Parlement européen : l’AfD allemande renonce à réintégrer ID et envisage de former son propre groupe
L’Alternative pour l’Allemagne (AfD), parti d’extrême droite allemand, a décidé de créer son propre groupe parlementaire, abandonnant ses projets de réadmission au sein du groupe Identité et Démocratie (ID) au Parlement européen.
L’Alternative pour l’Allemagne (AfD), parti d’extrême droite allemand, a décidé de créer son propre groupe parlementaire, abandonnant ses projets de réadmission au sein du groupe Identité et Démocratie (ID) au Parlement européen.
Si le plan initial de l’AfD après les élections était d’ouvrir la voie à sa réadmission dans le groupe ID en excluant sa tête de liste controversée Maximilian Krah de ses rangs, le parti opte désormais pour la création de son propre groupe, ont indiqué plusieurs sources du parti à Euractiv.
Cette décision met fin à une courte bataille au sein de la délégation de l’AfD dans l’hémicycle européen. Initialement, une majorité de la délégation espérait rejoindre le groupe ID, trouvant peu attrayante l’idée de former une faction de petits partis, a expliqué une source.
D’autres étaient convaincus que les éventuelles restrictions et exigences du groupe ID, notamment celles de Marine Le Pen (Rassemblement national, RN), ne correspondaient pas aux intérêts du parti, critiquant l’idée de suivre d’autres partis populaires d’extrême droite pour se rapprocher du centre.
Quelques semaines avant les élections européennes, l’AfD a été exclue du groupe parlementaire ID en raison de plusieurs scandales impliquant des candidats éminents.
Les autres partis nationaux membres du groupe ID craignaient qu’une association étroite avec l’AfD ne nuise à leurs ambitions électorales en raison des opinions radicales du parti et des scandales divers, notamment d’espionnage.
Pour le nouveau chef de la délégation européenne de l’AfD, René Aust, il serait bénéfique de montrer des résultats dans les dix prochains jours avant la conférence fédérale du parti qui aura lieu à la fin du mois.

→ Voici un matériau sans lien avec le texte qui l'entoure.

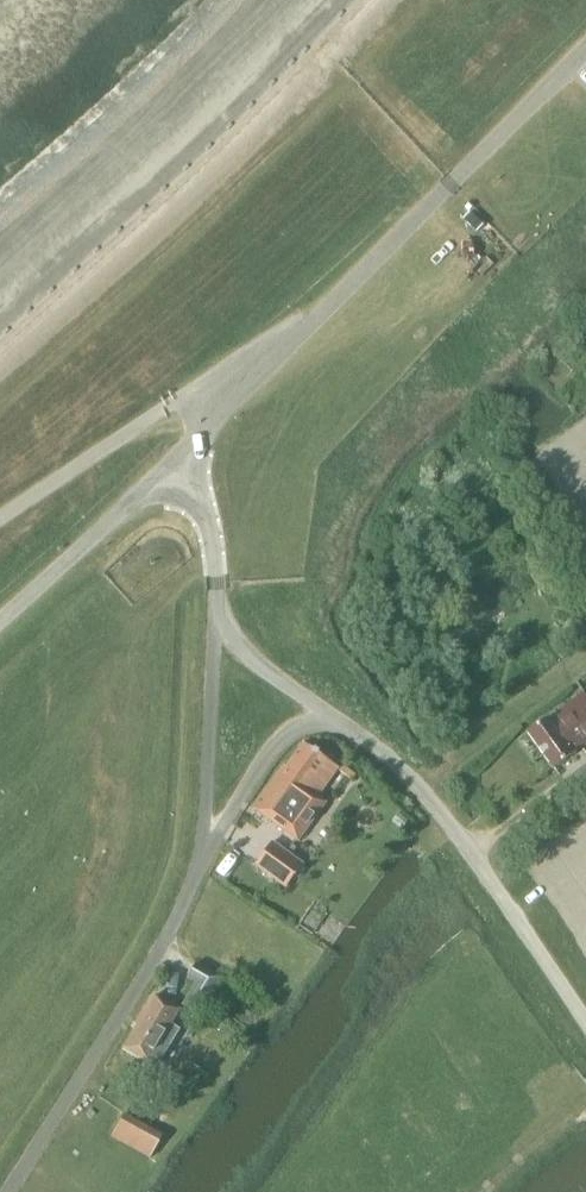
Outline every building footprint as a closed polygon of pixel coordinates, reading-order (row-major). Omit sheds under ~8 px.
[(584,693),(547,719),(547,718),(527,733),(553,768),(577,751),(585,744),(585,696),(584,693)] [(283,766),(262,794),(252,808),(298,841),(326,802),(319,797),(339,769),(303,743),(285,767),(283,766)] [(286,888),(302,865),(271,842),(255,865),(286,888)] [(198,1015),(221,979),(197,964),(188,978),(196,983),(182,1005),(198,1015)] [(171,1025),(179,1010),(155,995),(123,1049),(156,1069),(179,1030),(171,1025)] [(170,1083),(149,1070),(139,1087),(159,1099),(170,1083)] [(111,1137),(150,1158),(162,1135),(124,1114),(111,1137)]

M. Aust a été critiqué par les partisans de Maximilian Krah, qui n’a pas été réintégré dans la délégation de l’AfD alors que le groupe envisageait toujours de rejoindre le groupe ID.
Ces espoirs ont toutefois été anéantis la semaine dernière, lorsque les dirigeants du groupe ID se sont réuni et ont décidé de ne pas accepter l’AfD dans leurs rangs.
Certaines sources affirment que la convocation par Emmanuel Macron d’élections législatives anticipées en France a poussé le RN à maintenir le cap concernant l’exclusion de l’AfD.
Bien que d’autres sources mentionnent encore la possibilité de rejoindre le groupe ID après les dernières élections nationales françaises du 7 juillet, le calendrier n’est pas favorable à l’AfD. En effet, les nouveaux partis sans groupe n’attendent pas aussi longtemps pour en rejoindre un.
L’AfD devait choisir : soit trouver de nouveaux alliés, soit attendre et espérer une réadmission dépendant du bon vouloir du RN en tant que dernier parti non affilié, au risque toutefois de se retrouver sans groupe aucun.
La décision a été prise pour éviter ce danger, et il semblerait que les négociations pour un nouveau groupe progressent.
Composition du nouveau groupe
Selon certaines sources, les membres potentiels de ce nouveau groupe proviendraient principalement de la déclaration de Sofia, initiée en avril 2024 par le parti bulgare Vazrazhdane et qui unit neuf partis d’extrême droite. Ils prônent des négociations de paix dans la guerre en Ukraine et l’arrêt de la « bureaucratie irresponsable » de l’Union européenne.
Une autre source de l’AfD au fait des négociations a indiqué à Euractiv que le parti attendait davantage de candidats. Pour rappel, pour former un groupe parlementaire, au moins 23 législateurs de sept Etats membres différents doivent se réunir.
Selon nos informations, une annonce concernant ce nouveau groupe pourrait être faite dès le début de la semaine prochaine.
Le retard de la nomination du président de la Commission a empêché un accord rapide entre les membres potentiels, a expliqué une source. L’Italienne Giorgia Meloni n’ayant toujours pas apporté son soutien à Ursula von der Leyen, la possibilité pour son groupe les Conservateurs et Réformistes européens (CRE) de former une grande alliance avec le groupe ID de Marine Le Pen reste ouverte.
La possibilité de rejoindre un groupe de droite aussi puissant maintient certains partis indécis sur la corde raide.